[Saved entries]
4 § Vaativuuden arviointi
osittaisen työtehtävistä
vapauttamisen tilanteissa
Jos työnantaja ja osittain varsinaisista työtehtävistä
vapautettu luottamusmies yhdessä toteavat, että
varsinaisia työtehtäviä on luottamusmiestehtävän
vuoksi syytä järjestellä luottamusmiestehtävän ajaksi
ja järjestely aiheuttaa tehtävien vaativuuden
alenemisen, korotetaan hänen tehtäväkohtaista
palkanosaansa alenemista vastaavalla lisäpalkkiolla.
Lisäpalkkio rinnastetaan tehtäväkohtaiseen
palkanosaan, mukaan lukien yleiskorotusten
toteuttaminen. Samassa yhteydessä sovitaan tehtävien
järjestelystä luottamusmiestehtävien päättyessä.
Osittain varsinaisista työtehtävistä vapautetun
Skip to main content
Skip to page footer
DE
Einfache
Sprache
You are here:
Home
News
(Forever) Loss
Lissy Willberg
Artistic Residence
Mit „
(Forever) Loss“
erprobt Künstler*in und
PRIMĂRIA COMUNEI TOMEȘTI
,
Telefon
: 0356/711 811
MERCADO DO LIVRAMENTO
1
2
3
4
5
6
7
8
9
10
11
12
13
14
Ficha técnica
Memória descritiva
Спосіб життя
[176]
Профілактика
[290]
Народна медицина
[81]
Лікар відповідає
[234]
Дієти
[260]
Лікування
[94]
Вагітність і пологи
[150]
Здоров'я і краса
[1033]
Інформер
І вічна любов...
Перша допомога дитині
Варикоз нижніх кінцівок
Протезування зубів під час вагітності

- Work instructions
Return every record in full, word for word.

- Written response
4 § Vaativuuden arviointi
osittaisen työtehtävistä
vapauttamisen tilanteissa
Jos työnantaja ja osittain varsinaisista työtehtävistä
vapautettu luottamusmies yhdessä toteavat, että
varsinaisia työtehtäviä on luottamusmiestehtävän
vuoksi syytä järjestellä luottamusmiestehtävän ajaksi
ja järjestely aiheuttaa tehtävien vaativuuden
alenemisen, korotetaan hänen tehtäväkohtaista
palkanosaansa alenemista vastaavalla lisäpalkkiolla.
Lisäpalkkio rinnastetaan tehtäväkohtaiseen
palkanosaan, mukaan lukien yleiskorotusten
toteuttaminen. Samassa yhteydessä sovitaan tehtävien
järjestelystä luottamusmiestehtävien päättyessä.
Osittain varsinaisista työtehtävistä vapautetun
Skip to main content
Skip to page footer
DE
Einfache
Sprache
You are here:
Home
News
(Forever) Loss
Lissy Willberg
Artistic Residence
Mit „
(Forever) Loss“
erprobt Künstler*in und
PRIMĂRIA COMUNEI TOMEȘTI
,
Telefon
: 0356/711 811
MERCADO DO LIVRAMENTO
1
2
3
4
5
6
7
8
9
10
11
12
13
14
Ficha técnica
Memória descritiva
Спосіб життя
[176]
Профілактика
[290]
Народна медицина
[81]
Лікар відповідає
[234]
Дієти
[260]
Лікування
[94]
Вагітність і пологи
[150]
Здоров'я і краса
[1033]
Інформер
І вічна любов...
Перша допомога дитині
Варикоз нижніх кінцівок
Протезування зубів під час вагітності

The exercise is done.